Under this variant of secular humanism, the irrational pole, civilization was the rational, the structured, the ordered, the controlled and restrained. But it was paper thin. Underneath were irrational, chaotic, primitive, infantile and arbitrary forces, and a
seething mass of instincts and drive that . . . was capable of a terrible aggression and an urge to morbid self-destruction. . . . (T)his paradigm . . . only served to illuminate what many people already suspected, that beneath the thin veneer of civilization there lurked a monstrous other self whose release would spell the end of civilized life and the triumph of barbarism. (Overy, p. 173).
In the end the Freudians, despite the wide public appeal and interest, could offer no hope. In their case, no amount of government planning, spending, or programming would ever be great enough to win. But the irrationalism of psychoanalysis added fresh impetus to the pessimism of the rationalists: not only was doom coming; it was inevitable and unavoidable, for man could not escape his unconscious, repressed, evil and brutal self. It served only to pour petrol on the fires of despair, which had been already burning brightly.

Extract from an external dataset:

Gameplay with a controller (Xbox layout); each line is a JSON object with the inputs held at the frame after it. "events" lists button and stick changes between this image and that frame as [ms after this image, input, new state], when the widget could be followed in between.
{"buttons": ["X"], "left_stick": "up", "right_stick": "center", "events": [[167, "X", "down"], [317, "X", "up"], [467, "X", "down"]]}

In our modern day, of course, humanist psychology has swung back to its more rationalist pole. Generally evil, violent, masochistic or destructive human passions are believed to be a result of conditioning by society itself. This offers the prospect that such dark forces can be ameliorated by social planning, government programmes, and above all, by government education. Once again, we labour under the fallacy of false cause, and therefore false cures. When the remedy proves a failure, the appeal of darker, more pessimistic alternatives is likely to rise once again.